### Work item
Write out every line of text in the data below without changing anything. Leave the pictures out.

|---|

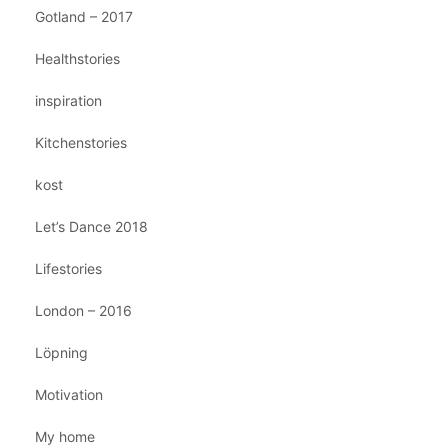
Gotland – 2017
Healthstories
inspiration
Kitchenstories
kost
Let’s Dance 2018
Lifestories
London – 2016
Löpning
Motivation
My home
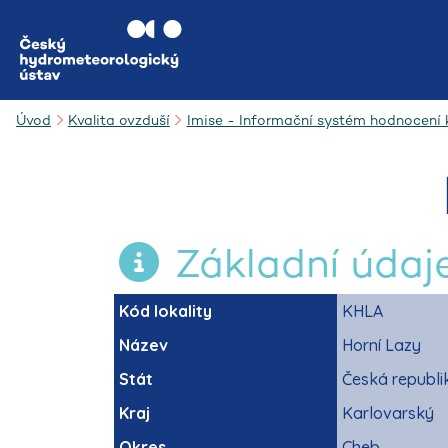
Úvod
Kvalita ovzduší
Imise - Informační systém hodnocení k
Základní údaj
Kód lokality
KHLA
Název
Horní Lazy
Stát
Česká republi
Kraj
Karlovarský
Okres
Cheb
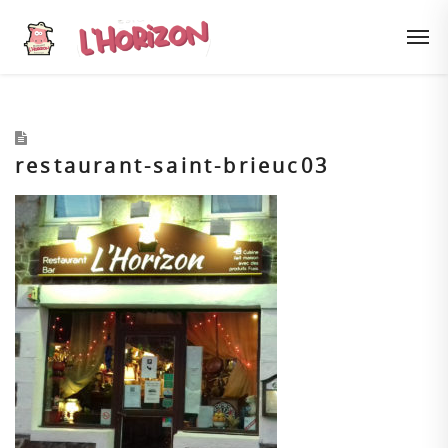
restaurant-saint-brieuc03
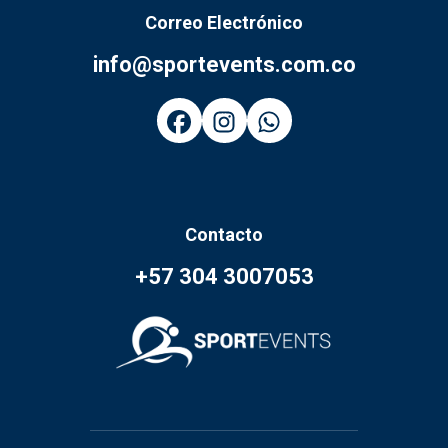
Correo Electrónico
info@sportevents.com.co
Contacto
+57 304 3007053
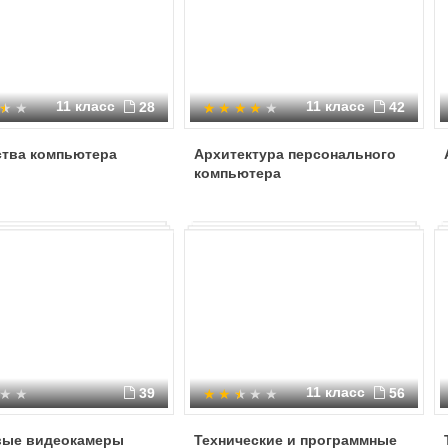
11 класс
11 класс
28
42
ства компьютера
Архитектура персонального
компьютера
11 класс
39
56
ые видеокамеры
Технические и программные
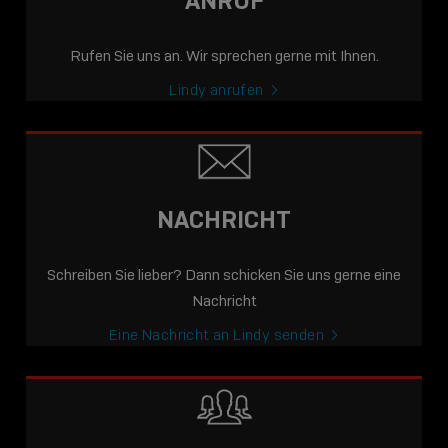
ANRUF
Rufen Sie uns an. Wir sprechen gerne mit Ihnen.
Lindy anrufen
NACHRICHT
Schreiben Sie lieber? Dann schicken Sie uns gerne eine
Nachricht
Eine Nachricht an Lindy senden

|---|

### Expected answer
Gotland – 2017
Healthstories
inspiration
Kitchenstories
kost
Let’s Dance 2018
Lifestories
London – 2016
Löpning
Motivation
My home
Úvod
Kvalita ovzduší
Imise - Informační systém hodnocení k
Základní údaj
Kód lokality
KHLA
Název
Horní Lazy
Stát
Česká republi
Kraj
Karlovarský
Okres
Cheb
restaurant-saint-brieuc03
Correo Electrónico
info@sportevents.com.co
Contacto
+57 304 3007053
11 класс
11 класс
28
42
ства компьютера
Архитектура персонального
компьютера
11 класс
39
56
ые видеокамеры
Технические и программные
ANRUF
Rufen Sie uns an. Wir sprechen gerne mit Ihnen.
Lindy anrufen
NACHRICHT
Schreiben Sie lieber? Dann schicken Sie uns gerne eine
Nachricht
Eine Nachricht an Lindy senden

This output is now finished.